Actions to take
• a. Using the sneaker-materials article, explain why Allbirds' eucalyptus tree shoes are presented as serving the environment.
• b. Write out the passage of the sneaker-materials article from "Over time, the" to "an increasing trend.", without any changes.

The Student News Site of Kent State University

a magazine

The Student News Site of Kent State University

a magazine

The Student News Site of Kent State University

a magazine

Sneaker Materials Now Altered to Suit the Environment


Over time, the fashion industry continuously adjusts to environmental changes occurring around the world. Social phenomena such as sustainability and eco-friendly products are key challenges faced by consumer sectors, according to an Italian study done in 2011.

Moreover, with increased production and consumption, the implementation of recycled materials utilized in shoe manufacturing is becoming an increasing trend.

A Silicon Valley startup company, Allbirds, was founded in 2014 as an environmentally friendly yet comfortable shoe manufacturer. The company later introduced its widely popular wool sneaker and has since announced the next shoe material shift from wool to trees.

Co-founder Tim Brown says, “We’ve been the leaders, you could argue, in creating a new class of footwear and at first glance, shoes made out of trees don’t make a lot of sense, either,” according to Financial Post.

The company implemented the product design to produce sneakers with recycled eucalyptus trees. According to Allbirds, using eucalyptus materials to produce sneakers requires five percent of the total resources used in traditional shoes made of combinations of leather, plastic and rubber.

In addition to serving the environment, Allbirds’ eucalyptus tree shoes wick away sweat for consumers in need of a suitable running shoe. The company says, “hit the wide gap between dress shoes and motley, technical sneakers designed for specific sports.”

Stored data
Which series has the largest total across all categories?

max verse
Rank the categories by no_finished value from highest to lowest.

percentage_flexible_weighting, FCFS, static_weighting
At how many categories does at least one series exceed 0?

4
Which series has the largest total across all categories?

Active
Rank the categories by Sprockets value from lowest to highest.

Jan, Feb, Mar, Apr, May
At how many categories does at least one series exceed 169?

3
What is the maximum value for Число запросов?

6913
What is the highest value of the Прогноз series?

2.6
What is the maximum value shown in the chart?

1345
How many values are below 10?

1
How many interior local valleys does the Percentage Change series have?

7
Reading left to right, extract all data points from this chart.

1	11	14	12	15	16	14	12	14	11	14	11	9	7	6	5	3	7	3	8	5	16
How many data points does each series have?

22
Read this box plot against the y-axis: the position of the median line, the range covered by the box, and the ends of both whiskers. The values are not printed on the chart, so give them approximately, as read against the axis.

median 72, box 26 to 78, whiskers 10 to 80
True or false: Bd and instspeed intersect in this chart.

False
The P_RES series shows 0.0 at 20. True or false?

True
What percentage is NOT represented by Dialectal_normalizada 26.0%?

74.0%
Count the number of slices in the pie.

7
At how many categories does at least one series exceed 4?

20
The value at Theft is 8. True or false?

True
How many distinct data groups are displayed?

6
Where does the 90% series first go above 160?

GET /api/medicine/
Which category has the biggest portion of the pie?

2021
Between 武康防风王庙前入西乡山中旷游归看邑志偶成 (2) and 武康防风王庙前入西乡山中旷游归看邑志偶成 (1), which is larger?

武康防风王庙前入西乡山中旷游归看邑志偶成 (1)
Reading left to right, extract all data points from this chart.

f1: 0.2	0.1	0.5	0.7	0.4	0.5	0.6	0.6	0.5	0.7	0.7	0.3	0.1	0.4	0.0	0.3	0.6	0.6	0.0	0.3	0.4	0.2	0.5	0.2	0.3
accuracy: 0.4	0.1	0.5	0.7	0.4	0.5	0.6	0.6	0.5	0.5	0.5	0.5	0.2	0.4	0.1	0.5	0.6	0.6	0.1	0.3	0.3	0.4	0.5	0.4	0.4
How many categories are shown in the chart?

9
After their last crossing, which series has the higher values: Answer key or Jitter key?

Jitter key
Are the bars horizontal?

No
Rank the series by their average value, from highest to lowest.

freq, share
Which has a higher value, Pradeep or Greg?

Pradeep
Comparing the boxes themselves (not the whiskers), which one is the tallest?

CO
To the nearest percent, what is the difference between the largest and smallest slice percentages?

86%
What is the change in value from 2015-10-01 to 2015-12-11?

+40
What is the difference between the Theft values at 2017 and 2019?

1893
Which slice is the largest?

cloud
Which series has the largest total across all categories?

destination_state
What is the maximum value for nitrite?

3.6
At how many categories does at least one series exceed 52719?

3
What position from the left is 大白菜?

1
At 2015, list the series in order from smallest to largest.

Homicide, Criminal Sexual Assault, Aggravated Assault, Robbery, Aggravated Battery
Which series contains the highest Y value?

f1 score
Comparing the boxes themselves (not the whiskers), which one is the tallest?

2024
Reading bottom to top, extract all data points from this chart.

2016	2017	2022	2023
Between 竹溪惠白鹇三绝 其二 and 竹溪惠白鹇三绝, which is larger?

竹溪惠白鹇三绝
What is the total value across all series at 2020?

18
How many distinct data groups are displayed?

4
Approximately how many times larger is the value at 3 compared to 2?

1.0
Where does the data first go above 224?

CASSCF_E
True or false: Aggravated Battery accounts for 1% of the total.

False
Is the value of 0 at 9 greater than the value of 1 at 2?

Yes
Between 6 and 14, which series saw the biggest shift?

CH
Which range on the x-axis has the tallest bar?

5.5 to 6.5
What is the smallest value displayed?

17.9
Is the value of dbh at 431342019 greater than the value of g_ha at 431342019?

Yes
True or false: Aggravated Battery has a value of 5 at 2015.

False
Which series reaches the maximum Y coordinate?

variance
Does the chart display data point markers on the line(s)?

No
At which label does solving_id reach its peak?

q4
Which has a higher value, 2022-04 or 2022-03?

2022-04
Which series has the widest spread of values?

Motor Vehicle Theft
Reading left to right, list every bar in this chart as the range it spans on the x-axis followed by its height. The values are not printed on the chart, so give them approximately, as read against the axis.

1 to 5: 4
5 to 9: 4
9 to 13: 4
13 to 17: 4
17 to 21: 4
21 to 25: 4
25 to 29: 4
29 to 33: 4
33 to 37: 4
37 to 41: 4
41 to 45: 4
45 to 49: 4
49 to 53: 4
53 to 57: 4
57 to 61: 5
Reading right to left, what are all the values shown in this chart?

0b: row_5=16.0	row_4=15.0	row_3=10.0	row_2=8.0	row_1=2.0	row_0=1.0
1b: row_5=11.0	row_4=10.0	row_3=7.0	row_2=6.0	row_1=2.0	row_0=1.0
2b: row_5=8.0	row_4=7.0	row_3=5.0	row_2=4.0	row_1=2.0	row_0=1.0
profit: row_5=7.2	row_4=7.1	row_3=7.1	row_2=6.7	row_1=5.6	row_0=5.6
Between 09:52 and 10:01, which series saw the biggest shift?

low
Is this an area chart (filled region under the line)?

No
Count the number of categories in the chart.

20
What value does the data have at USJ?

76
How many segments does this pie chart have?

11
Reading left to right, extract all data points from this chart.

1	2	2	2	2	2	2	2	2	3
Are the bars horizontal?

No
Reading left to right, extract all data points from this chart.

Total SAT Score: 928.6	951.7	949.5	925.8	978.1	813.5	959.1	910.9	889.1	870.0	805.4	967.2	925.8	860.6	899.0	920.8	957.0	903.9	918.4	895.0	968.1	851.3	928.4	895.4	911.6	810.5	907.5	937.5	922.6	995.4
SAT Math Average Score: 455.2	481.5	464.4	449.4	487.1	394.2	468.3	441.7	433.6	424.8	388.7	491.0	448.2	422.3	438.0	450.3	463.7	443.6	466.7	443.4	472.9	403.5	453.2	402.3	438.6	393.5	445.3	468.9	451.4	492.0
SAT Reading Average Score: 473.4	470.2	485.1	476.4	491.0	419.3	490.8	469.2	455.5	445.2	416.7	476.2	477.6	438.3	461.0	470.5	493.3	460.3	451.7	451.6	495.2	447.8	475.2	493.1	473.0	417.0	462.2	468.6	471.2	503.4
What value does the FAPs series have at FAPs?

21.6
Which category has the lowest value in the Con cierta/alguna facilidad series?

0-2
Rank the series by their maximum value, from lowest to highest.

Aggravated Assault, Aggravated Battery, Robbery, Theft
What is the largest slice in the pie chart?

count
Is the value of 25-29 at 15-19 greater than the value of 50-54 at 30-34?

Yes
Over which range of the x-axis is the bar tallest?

Answers to each task
• a. According to Allbirds, producing sneakers from eucalyptus materials requires five percent of the total resources used in traditional shoes made of combinations of leather, plastic and rubber.

• b.
Over time, the fashion industry continuously adjusts to environmental changes occurring around the world. Social phenomena such as sustainability and eco-friendly products are key challenges faced by consumer sectors, according to an Italian study done in 2011.

Moreover, with increased production and consumption, the implementation of recycled materials utilized in shoe manufacturing is becoming an increasing trend.